Une campagne européenne contre le transfert de données des passagers aériens vers les Etats-Unis
Le 5 mai, IRIS (Imaginons un Réseau Internet Solidaire) a lancé en France une campagne contre le "transfert illégal de données personnelles concernant les voyageurs européens". Un tel transfert a été rendu possible le 5 mars dernier par un accord entre la Commission européenne et les douanes américaines. IRIS, une ONG de défense de la vie privée, invite les passagers à adresser des lettres de réclamation à l’ensemble des compagnies aériennes ainsi qu’à la Commission nationale de l’informatique et des libertés (CNIL). IRIS est le relais français d’une campagne lancée au niveau européen par l’European Digital Rights (EDRI), une fédération d’associations de défense de la vie privée et des libertés civiles.

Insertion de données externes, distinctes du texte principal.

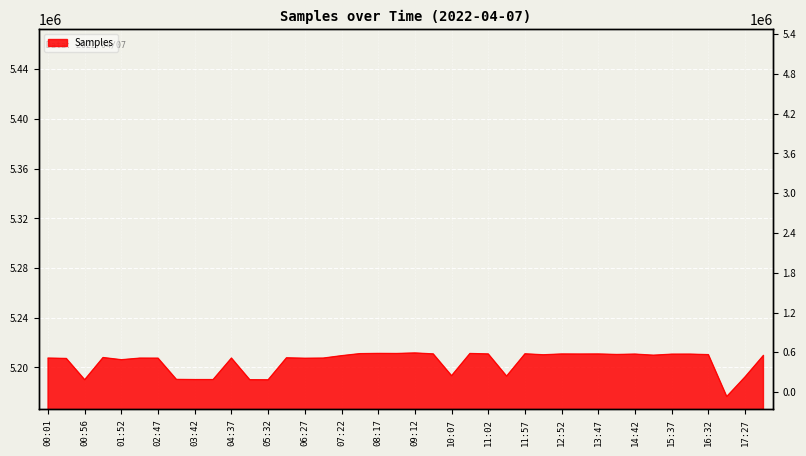

Where is the data nearest to the value 5194089?

10:07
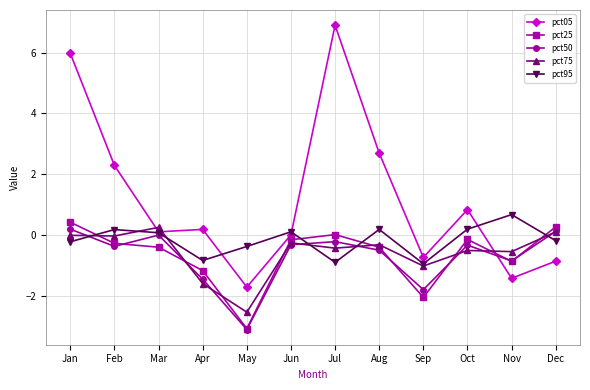

What is the value of the pct25 point at the 9th from the left?

-2.0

Le 5 mars dernier, la Commission européenne a conclu un accord avec les douanes américaines, autorisant ces dernières à récupérer les informations personnelles des passagers de compagnies européennes volant en provenance, à destination ou via les Etats-Unis.
Des lettres types de réclamation
Les "dossiers passagers" ("Passenger name record" ou PNR) contiennent les données concernant le voyage (aller et retour), les prestations demandées à bord par le client, ainsi que des informations concernant le règlement, notamment le numéro de carte bancaire.

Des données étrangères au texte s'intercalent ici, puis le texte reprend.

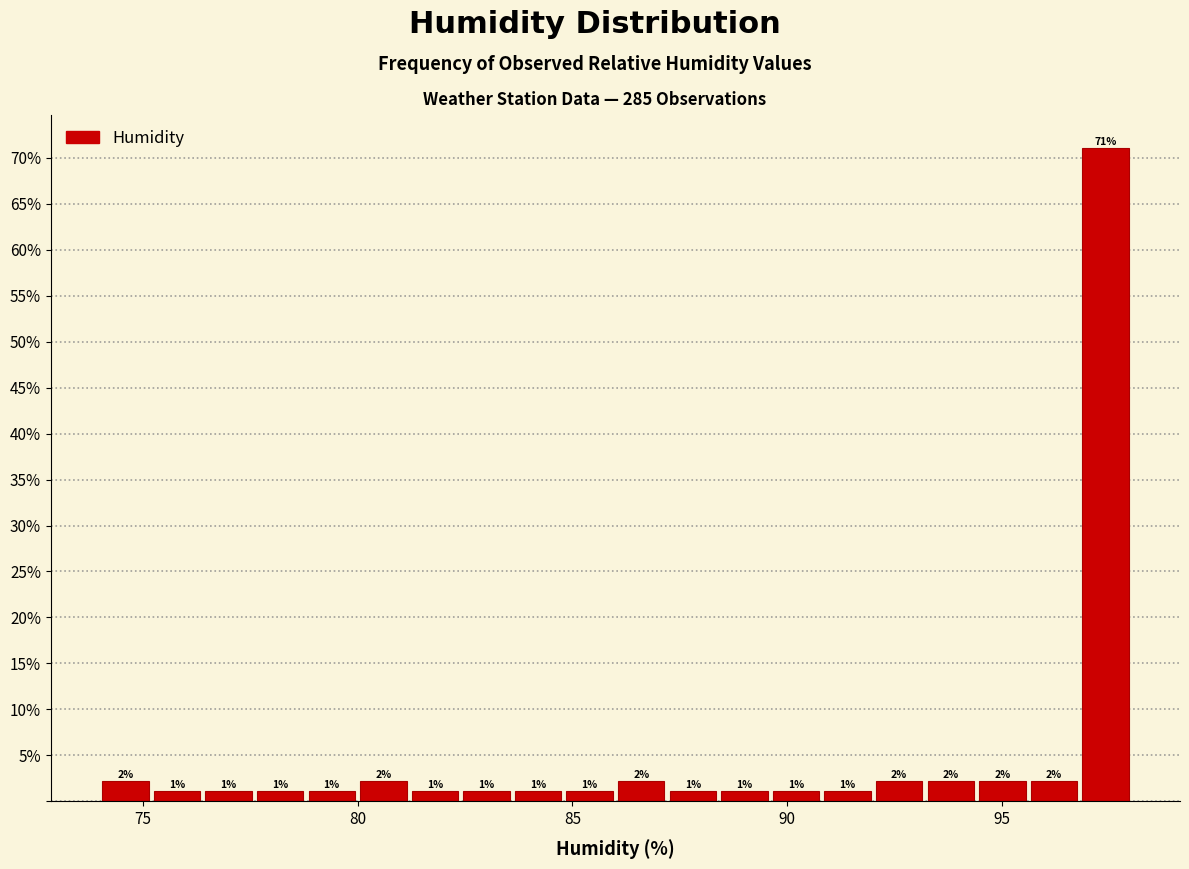

Read against the x-axis, roughly where is the centre of the tallest bar?

97.5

Maurice Wessling, président de l’EDRI, juge l’accord "illégal". Selon lui, il viole la législation européenne en matière de protection des données : "L’accord est beaucoup trop large et ne prévoit aucune limite quant à l’utilisation des données, que les douanes peuvent transmettre à toute agence ou administration américaine, pour une utilisation et un temps d’archivage indéterminés."
L’EDRI propose aux passagers européens d’adresser deux lettres types de réclamation, dont les modèles sont disponibles sur son site La première, destinée aux compagnies aériennes, permet à tout voyageur de demander quelles sont les informations détenues à son sujet et quelles informations ont été transmises aux douanes américaines. La seconde, à adresser à l’autorité nationale de protection des données personnelles (la CNIL, dans le cas de la France), est une demande d’ouverture d’enquête sur l’accord passé entre Europe et Etats-Unis sur le transfert de données.
Pour Maurice Wessling, l’accord conclu entre la Commission européenne est un exemple de recul des libertés causé par les pressions exercées par les Etats-Unis dans le cadre de la lutte contre le terrorisme : "L’accord est le fruit d’une requête des Etats-Unis, fondée sur une loi américaine, ’l’Aviation and Transportation Act’, votée après les attentats du 11 septembre." Cette loi prévoit des amendes et la possibilité de suspendre les droits d’atterrissage sur le sol américain pour les compagnies aériennes qui refuseraient de transmettre les données de leurs clients. Maurice Wessling affirme : "Selon nos informations, les autorités américaines se sont montrées très sérieuses quant à l’éventualité de sanctions à l’encontre de compagnies européennes récalcitrantes."
"Amendements cosmétiques"
L’accord passé avec les douanes américaines n’énerve pas que les associations de défense des libertés civiles européennes qui mènent campagne aujourd’hui. Le 13 mars dernier, le Parlement européen a voté à une large majorité une résolution rejetant l’accord conclu par la Commission. Cette résolution, dont la valeur n’est qu’indicative, n’a eu aucun effet concret. L’accord continue toutefois d’être l’objet de discussions transatlantiques. Aujourd’hui même, à Bruxelles, des responsables du US Homeland Security Department et des douanes américaines rencontrent des membres d’un comité d’élus du Parlement européen sur la défense des droits de l’homme.
Selon le président de l’EDRI, une version amendée de l’accord pourrait voir le jour dans les jours qui viennent. "Nous ne nous faisons pas beaucoup d’illusions. Il y aura peut-être plus de détails concernant les risques d’abus. Mais, vu le contexte international, nous craignons que les amendements concédés par les autorités américaines ne soient guère plus que cosmétiques", conclut Maurice Wessling.